Work to complete: Give again, word for word, each line of the data from the first through the one containing "#4 circuit board <box>333,200,543,372</box>". Pictures stay out.
=-=-=-=-=
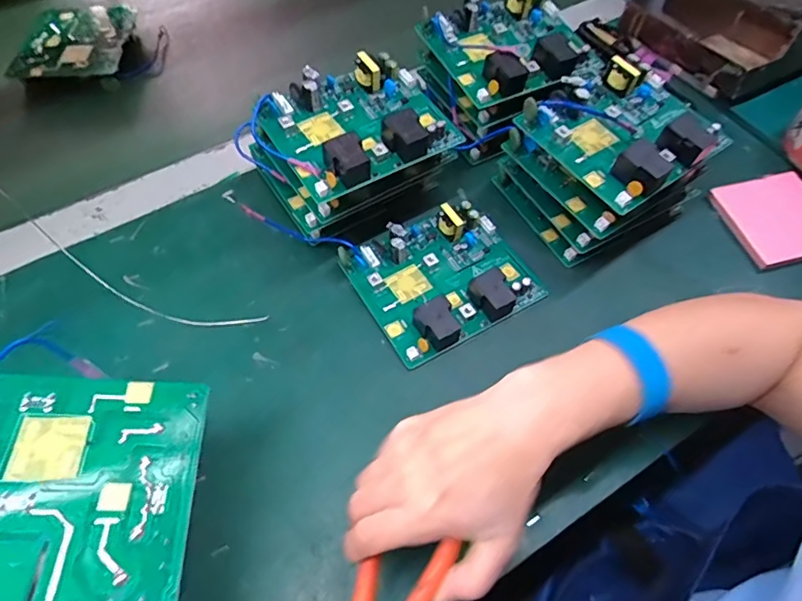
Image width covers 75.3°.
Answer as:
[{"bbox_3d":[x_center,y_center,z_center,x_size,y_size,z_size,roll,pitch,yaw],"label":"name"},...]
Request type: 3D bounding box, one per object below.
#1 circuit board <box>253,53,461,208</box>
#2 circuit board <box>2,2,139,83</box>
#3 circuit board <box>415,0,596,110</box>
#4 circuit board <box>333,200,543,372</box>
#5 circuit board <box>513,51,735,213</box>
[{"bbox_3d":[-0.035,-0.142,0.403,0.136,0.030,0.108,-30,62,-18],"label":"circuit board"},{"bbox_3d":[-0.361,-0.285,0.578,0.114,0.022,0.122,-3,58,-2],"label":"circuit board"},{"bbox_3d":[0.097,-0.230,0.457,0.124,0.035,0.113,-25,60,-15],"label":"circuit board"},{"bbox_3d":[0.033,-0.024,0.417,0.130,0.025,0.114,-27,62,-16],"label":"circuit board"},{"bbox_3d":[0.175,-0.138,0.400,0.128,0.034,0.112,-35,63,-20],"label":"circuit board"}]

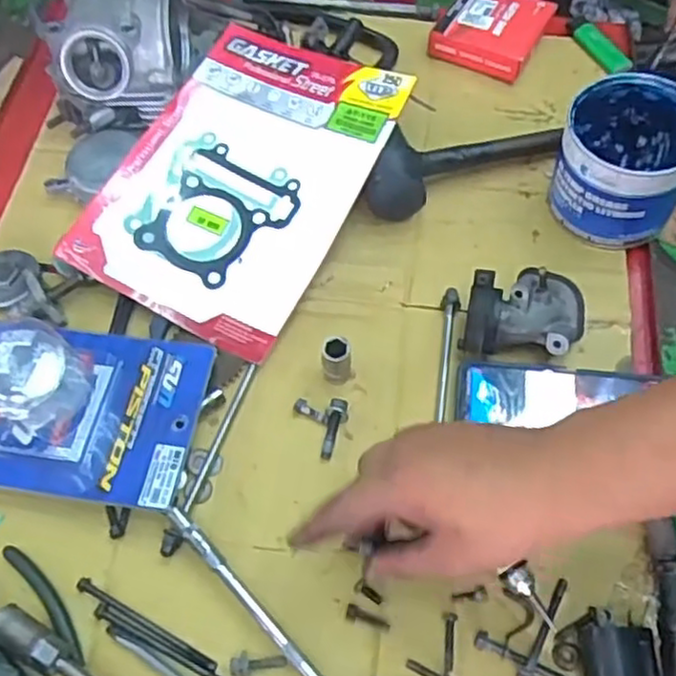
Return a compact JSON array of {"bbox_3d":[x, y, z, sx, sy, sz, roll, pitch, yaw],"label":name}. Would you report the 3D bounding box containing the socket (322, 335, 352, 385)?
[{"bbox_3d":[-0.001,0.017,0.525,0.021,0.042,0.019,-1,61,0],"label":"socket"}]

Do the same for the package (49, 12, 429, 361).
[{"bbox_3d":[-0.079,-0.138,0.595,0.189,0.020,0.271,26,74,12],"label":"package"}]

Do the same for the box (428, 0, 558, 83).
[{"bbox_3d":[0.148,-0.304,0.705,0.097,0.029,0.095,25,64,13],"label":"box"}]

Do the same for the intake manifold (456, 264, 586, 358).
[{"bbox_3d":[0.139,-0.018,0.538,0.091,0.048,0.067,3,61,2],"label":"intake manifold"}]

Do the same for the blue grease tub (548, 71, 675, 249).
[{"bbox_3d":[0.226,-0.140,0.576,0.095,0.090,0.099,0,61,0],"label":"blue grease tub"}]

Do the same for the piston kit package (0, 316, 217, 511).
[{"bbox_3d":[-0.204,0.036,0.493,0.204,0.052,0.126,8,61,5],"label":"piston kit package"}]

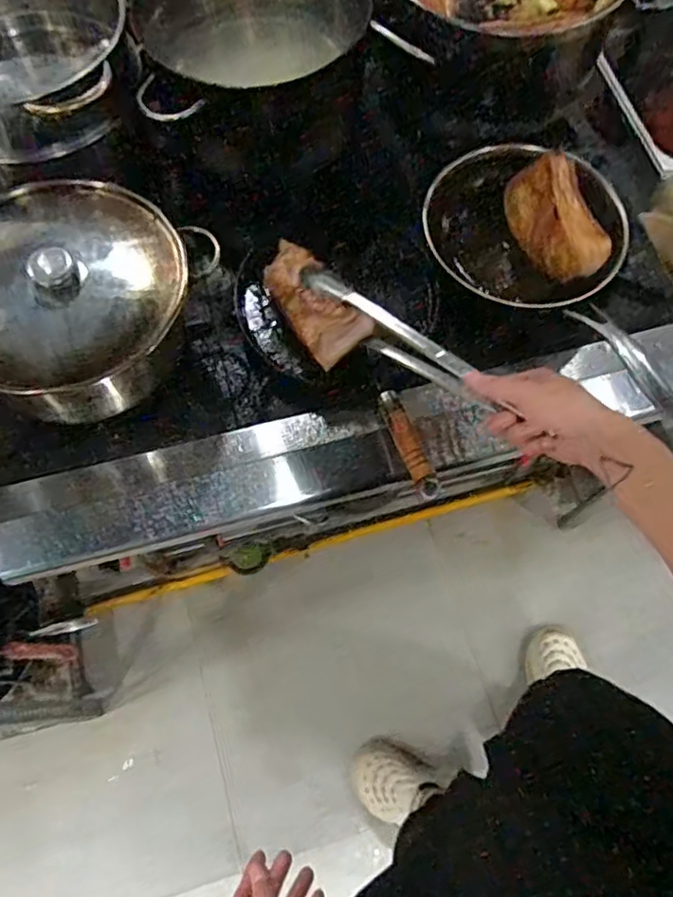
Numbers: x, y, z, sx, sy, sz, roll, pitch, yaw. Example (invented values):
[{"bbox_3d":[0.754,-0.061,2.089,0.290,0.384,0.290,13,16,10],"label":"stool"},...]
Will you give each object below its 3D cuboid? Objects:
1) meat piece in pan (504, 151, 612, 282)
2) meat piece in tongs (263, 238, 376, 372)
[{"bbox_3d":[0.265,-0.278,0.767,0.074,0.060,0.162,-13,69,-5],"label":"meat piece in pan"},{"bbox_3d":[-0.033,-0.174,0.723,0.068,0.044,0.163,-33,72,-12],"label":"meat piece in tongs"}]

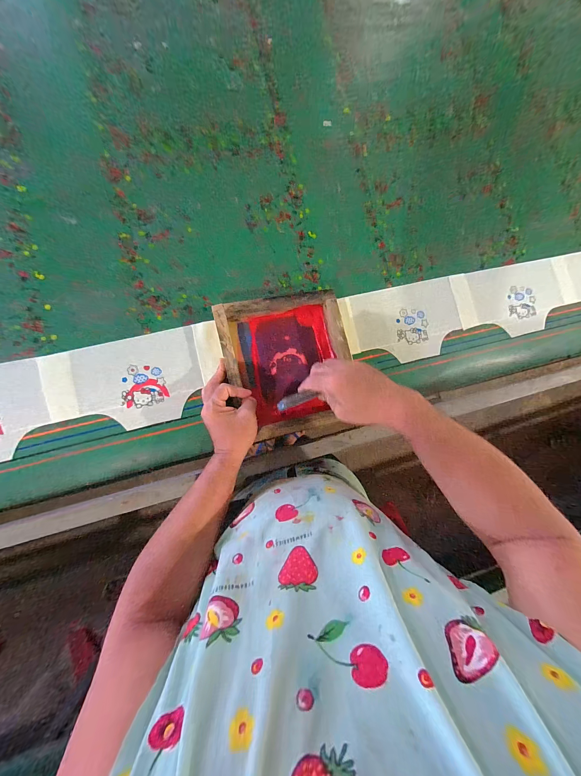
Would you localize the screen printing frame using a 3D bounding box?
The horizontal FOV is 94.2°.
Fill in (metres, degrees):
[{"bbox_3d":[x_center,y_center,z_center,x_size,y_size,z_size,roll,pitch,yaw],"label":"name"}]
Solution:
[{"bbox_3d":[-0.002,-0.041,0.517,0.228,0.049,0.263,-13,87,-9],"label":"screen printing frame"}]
=-=-=-=-=
Result below:
Image width covers 75.3°.
Answer as:
[{"bbox_3d":[x_center,y_center,z_center,x_size,y_size,z_size,roll,pitch,yaw],"label":"name"},...]
Request type: 3D bounding box, one per object below.
#1 circuit board <box>253,53,461,208</box>
#2 circuit board <box>2,2,139,83</box>
#3 circuit board <box>415,0,596,110</box>
#4 circuit board <box>333,200,543,372</box>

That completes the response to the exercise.